Elips tipi örgütlenme, eylem ile prova, tören, şölen vd. arasındaki ayrımı net bir şekilde ortaya koymaktadır. Eylem ile tören aynılaşırsa (ki çoğu zaman aynılaşıyor) bu vakit karşımıza mekanik eylemcilik çıkar. Eylemin özel günlerde (çoğunlukla hafta sonları) olması, önceden planlanması, duyurusunun yapılması elbette önemlidir. Ama bir süre sonra her şeyin sabitlenmesi (konuşmacısından atılacak sloganına, taşınacak flamasına kadar) tehlikelidir. Böyle olursa kendi kendini kendinden koruyan özel koruyucular eşliğinde merasimler olarak kalır ve kalmaktadır.
Elips tipi örgütlenme protesto ile şikayet etme arasındaki gri çizgiyi netleştiren yapıdadır. Bir eylem salt olarak şikayete bürünüyorsa karşısında şikayet edebileceği bir şeyler arıyor demektir. Bu eğer bir makam ise o zaman kollama, korunma, gözetlenme… isteniyordur. Bu ayrıcalıklar (ki bunlar geçici göz boyamalardır) alınınca şikayette ortadan kalkar, eylemde.

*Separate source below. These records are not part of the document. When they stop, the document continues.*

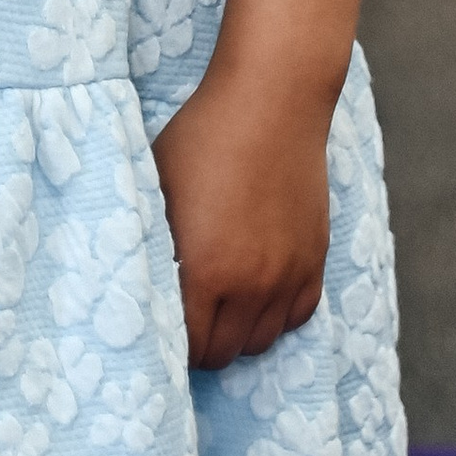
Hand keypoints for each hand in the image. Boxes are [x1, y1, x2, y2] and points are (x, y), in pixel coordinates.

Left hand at [149, 61, 333, 371]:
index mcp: (205, 271)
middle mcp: (251, 285)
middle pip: (224, 353)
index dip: (172, 345)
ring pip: (261, 341)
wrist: (270, 102)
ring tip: (222, 303)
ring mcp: (288, 275)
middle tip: (189, 318)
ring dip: (239, 331)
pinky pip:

Ekolojik örgütlenmelerin en çok uğradıkları durağın adı: Umutlu umutsuzluklar durağıdır. Açalım bunu. Bir şeylerin değiştirilebileceğine gerçekten inanmadan, kıyısından köşesinden dostlar alış verişte görsün hesabı az oradan az buradan…. işte bu umutlu umutsuzluktur. Tam bir; canım taş atmak istiyor ama taşın canı istemiyor hali…
Bir durum tespiti ile devam edelim. Baskının yukarıdan aşağıya örgütlenmesi her yerimizi sarmış durumda. Bu dikey baskıcı anlayış sorunlarımızı numaralandırmakta. 1. sorun şu, 2. sorun bu… Bu numaralandırma sonucu birinci yada ikinci sorun (gerçekten sorun olup olmadığı da tartışmalıdır çoğu zaman) öne çıkmakta (çıkarılmakta) diğerleri geriye doğru itilmekte. Durum böyle olunca ekolojik sorunlar bundan nasibini almakta. Tartışılması, gündem olması engellenmekte.
Ekolojik örgütlenme de başka iradeye değil yeni siyasete ihtiyacımız olduğu kesin. Bu yeni siyasetin yol haritası da elips şeklinde kurulmalıdır. Ve en önemlisi de hareketin liderinin hareketin kendisi olmasıdır.